> _Work item_:
Your task is to copy the lines of the data below from the line holding "- Issue: The application currently uses the" through the line holding "- Issue: The application does", inclusive, exactly and with nothing added.

___ Supplied material ___

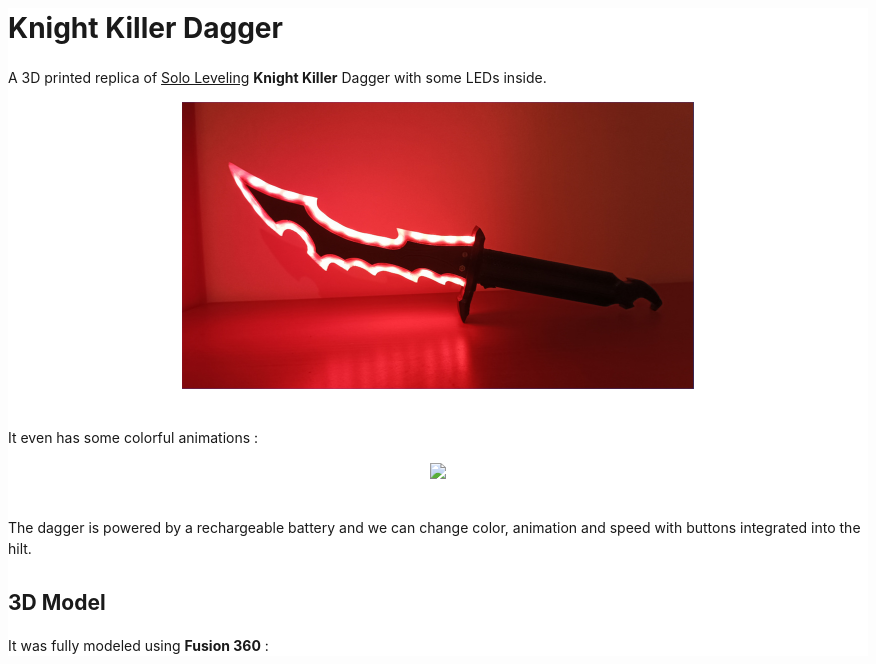 # Knight Killer Dagger

A 3D printed replica of [Solo Leveling](https://en.wikipedia.org/wiki/Solo_Leveling) **Knight Killer** Dagger with some LEDs inside.

<div align="center">
    <img src=images/knight_killer.jpg width=512>
</div> &nbsp;

It even has some colorful animations :

<div align="center">
    <img src=images/colorful_noise.gif width=512>
</div> &nbsp;

The dagger is powered by a rechargeable battery and we can change color, animation and speed with buttons integrated into the hilt.

## 3D Model

It was fully modeled using **Fusion 360** :

<div align="center">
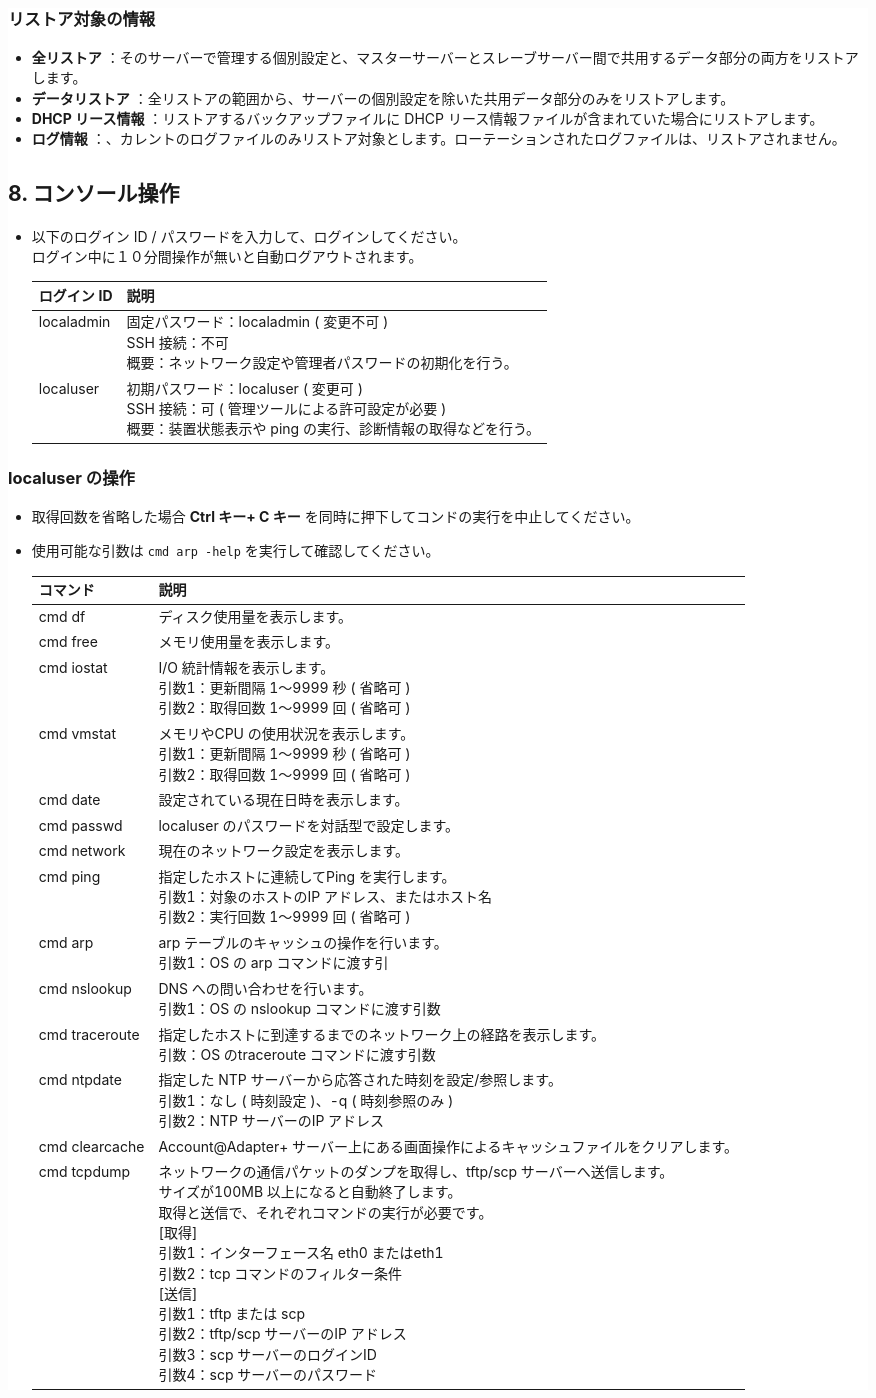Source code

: ### リストア対象の情報
 - **全リストア** ：そのサーバーで管理する個別設定と、マスターサーバーとスレーブサーバー間で共用するデータ部分の両方をリストアします。
 - **データリストア** ：全リストアの範囲から、サーバーの個別設定を除いた共用データ部分のみをリストアします。
 - **DHCP リース情報** ：リストアするバックアップファイルに DHCP リース情報ファイルが含まれていた場合にリストアします。
 - **ログ情報** ：、カレントのログファイルのみリストア対象とします。ローテーションされたログファイルは、リストアされません。

<a id="anchor8"></a>

## 8. コンソール操作
 - 以下のログイン ID / パスワードを入力して、ログインしてください。<br>ログイン中に１０分間操作が無いと自動ログアウトされます。

    |ログイン ID|説明|
    |----|----|
    |localadmin|固定パスワード：localadmin ( 変更不可 )<br>SSH 接続：不可<br>概要：ネットワーク設定や管理者パスワードの初期化を行う。|
    |localuser|初期パスワード：localuser ( 変更可 )<br>SSH 接続：可 ( 管理ツールによる許可設定が必要 )<br>概要：装置状態表示や ping の実行、診断情報の取得などを行う。|

### localuser の操作
 - 取得回数を省略した場合 **Ctrl キー+ C キー** を同時に押下してコンドの実行を中止してください。
 - 使用可能な引数は ` cmd arp -help ` を実行して確認してください。

    |コマンド|説明|
    |----|----|
    |cmd df|ディスク使用量を表示します。|
    |cmd free|メモリ使用量を表示します。|
    |cmd iostat|I/O 統計情報を表示します。<br>引数1：更新間隔 1～9999 秒 ( 省略可 )<br>引数2：取得回数 1～9999 回 ( 省略可 ) |
    |cmd vmstat|メモリやCPU の使用状況を表示します。<br>引数1：更新間隔 1～9999 秒 ( 省略可 )<br>引数2：取得回数 1～9999 回 ( 省略可 )|
    |cmd date|設定されている現在日時を表示します。|
    |cmd passwd|localuser のパスワードを対話型で設定します。|
    |cmd network|現在のネットワーク設定を表示します。|
    |cmd ping|指定したホストに連続してPing を実行します。<br>引数1：対象のホストのIP アドレス、またはホスト名<br>引数2：実行回数 1～9999 回 ( 省略可 )|
    |cmd arp|arp テーブルのキャッシュの操作を行います。<br>引数1：OS の arp コマンドに渡す引|
    |cmd nslookup|DNS への問い合わせを行います。<br>引数1：OS の nslookup コマンドに渡す引数
    |cmd traceroute|指定したホストに到達するまでのネットワーク上の経路を表示します。<br>引数：OS のtraceroute コマンドに渡す引数|
    |cmd ntpdate|指定した NTP サーバーから応答された時刻を設定/参照します。<br>引数1：なし ( 時刻設定 )、-q ( 時刻参照のみ )<br>引数2：NTP サーバーのIP アドレス|
    |cmd clearcache|Account@Adapter+ サーバー上にある画面操作によるキャッシュファイルをクリアします。|
    | cmd tcpdump |ネットワークの通信パケットのダンプを取得し、tftp/scp サーバーへ送信します。<br>サイズが100MB 以上になると自動終了します。<br>取得と送信で、それぞれコマンドの実行が必要です。<br>\[取得\]<br>引数1：インターフェース名 eth0 またはeth1<br>引数2：tcp コマンドのフィルター条件<br>\[送信\]<br>引数1：tftp または scp<br>引数2：tftp/scp サーバーのIP アドレス<br>引数3：scp サーバーのログインID<br>引数4：scp サーバーのパスワード
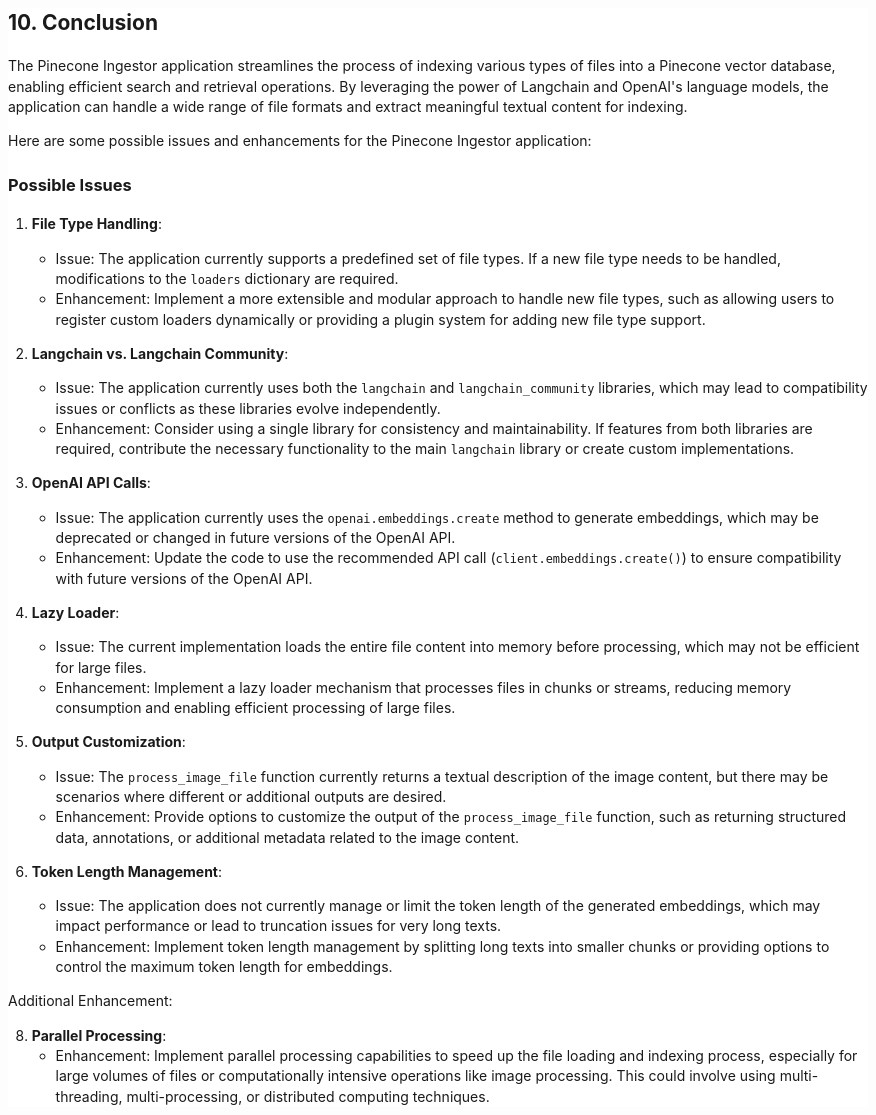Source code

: ## 10. Conclusion

The Pinecone Ingestor application streamlines the process of indexing various types of files into a Pinecone vector database, enabling efficient search and retrieval operations. By leveraging the power of Langchain and OpenAI's language models, the application can handle a wide range of file formats and extract meaningful textual content for indexing.

Here are some possible issues and enhancements for the Pinecone Ingestor application:

### Possible Issues

1. **File Type Handling**:
   - Issue: The application currently supports a predefined set of file types. If a new file type needs to be handled, modifications to the `loaders` dictionary are required.
   - Enhancement: Implement a more extensible and modular approach to handle new file types, such as allowing users to register custom loaders dynamically or providing a plugin system for adding new file type support.

2. **Langchain vs. Langchain Community**:
   - Issue: The application currently uses both the `langchain` and `langchain_community` libraries, which may lead to compatibility issues or conflicts as these libraries evolve independently.
   - Enhancement: Consider using a single library for consistency and maintainability. If features from both libraries are required, contribute the necessary functionality to the main `langchain` library or create custom implementations.

3. **OpenAI API Calls**:
   - Issue: The application currently uses the `openai.embeddings.create` method to generate embeddings, which may be deprecated or changed in future versions of the OpenAI API.
   - Enhancement: Update the code to use the recommended API call (`client.embeddings.create()`) to ensure compatibility with future versions of the OpenAI API.

4. **Lazy Loader**:
   - Issue: The current implementation loads the entire file content into memory before processing, which may not be efficient for large files.
   - Enhancement: Implement a lazy loader mechanism that processes files in chunks or streams, reducing memory consumption and enabling efficient processing of large files.

5. **Output Customization**:
   - Issue: The `process_image_file` function currently returns a textual description of the image content, but there may be scenarios where different or additional outputs are desired.
   - Enhancement: Provide options to customize the output of the `process_image_file` function, such as returning structured data, annotations, or additional metadata related to the image content.

6. **Token Length Management**:
   - Issue: The application does not currently manage or limit the token length of the generated embeddings, which may impact performance or lead to truncation issues for very long texts.
   - Enhancement: Implement token length management by splitting long texts into smaller chunks or providing options to control the maximum token length for embeddings.

Additional Enhancement:

8. **Parallel Processing**:
   - Enhancement: Implement parallel processing capabilities to speed up the file loading and indexing process, especially for large volumes of files or computationally intensive operations like image processing. This could involve using multi-threading, multi-processing, or distributed computing techniques.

___

> _Solved problem_:
   - Issue: The application currently uses the `openai.embeddings.create` method to generate embeddings, which may be deprecated or changed in future versions of the OpenAI API.
   - Enhancement: Update the code to use the recommended API call (`client.embeddings.create()`) to ensure compatibility with future versions of the OpenAI API.

4. **Lazy Loader**:
   - Issue: The current implementation loads the entire file content into memory before processing, which may not be efficient for large files.
   - Enhancement: Implement a lazy loader mechanism that processes files in chunks or streams, reducing memory consumption and enabling efficient processing of large files.

5. **Output Customization**:
   - Issue: The `process_image_file` function currently returns a textual description of the image content, but there may be scenarios where different or additional outputs are desired.
   - Enhancement: Provide options to customize the output of the `process_image_file` function, such as returning structured data, annotations, or additional metadata related to the image content.

6. **Token Length Management**:
   - Issue: The application does not currently manage or limit the token length of the generated embeddings, which may impact performance or lead to truncation issues for very long texts.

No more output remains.